Each column ends in a slightly hollowed capital containing a shallow pool of water in which small, multi-colored stones, gravel, and coal have been placed (the water can be symbolically purified by moving these elements from one column to the next). The rough texture of the columns—a nod to their brutal production—alludes to the damage done by decades of exposure to outdoor conditions. In one case, the steel rebar supporting the concrete is exposed. But the damage is also manmade: Hasselknippe explains that the shape of the capitals and bases refers to the Greek island of Lesbos, where the hellishly brutal Moria refugee camp holds thousands of refugees, estimated at 19,000 earlier this year.

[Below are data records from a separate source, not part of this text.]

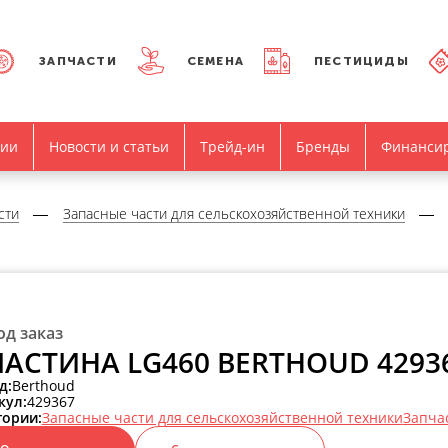
ЗАПЧАСТИ
СЕМЕНА
ПЕСТИЦИДЫ
нии
Новости и статьи
Трейд-ин
Бренды
Финанси
сти
Запасные части для сельскохозяйственной техники
од заказ
АСТИНА LG460 BERTHOUD 4293
д:
Berthoud
кул:
429367
гории:
Запасные части для сельскохозяйственной техники
Запча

Braut is a historical sculpture, given to symbolist overtones. Hasselknippe’s use of the column is larger than its factual immediacies—those who don’t see the reference to the degraded state of Brutalist architecture might recognize a theme suggesting classical architecture and, by extension, cultural achievement (but this association proves absurd in light of the reference to the Moria camp). It makes sense that the formal properties of this stand of columns lend themselves to a reasoned, historical sense of their import, but it also seems possible that Hasselknippe is working abstractly, maybe necessarily so given the many hidden social and historical layers in Braut. As an essay on pure architectural form, Braut is ambitious, evoking ancient associations. The events behind Braut are obscure, and not available from the work itself, so viewers might well experience it as indicative of a broader history than is the case.
Bykjernens Soldans (Solar Dance of City Kernel) (2019), an oval, maze-like work, consists of precisely made and arranged steel compartments. Open at the top, each of its four sections is a bit taller than the one behind (inside) it. Orange lights and a fog machine change the visual atmosphere. The form itself recalls a walled, medieval city, while the steel gives a more modern, industrial urban reading (though Hasselknippe invests the work with many allusions). Both Braut and Solar Dance of City Kernel look innovatively at the implications of a kind of sculpture whose attributes are figurative and abstract, political and conceptual. It may be that Hasselknippe instills too many private references into her pieces, but if we look at them without worrying about hidden influences or meanings, they are wonderfully suggestive and evocative, rooted in intimated, and resonant, historical suggestion.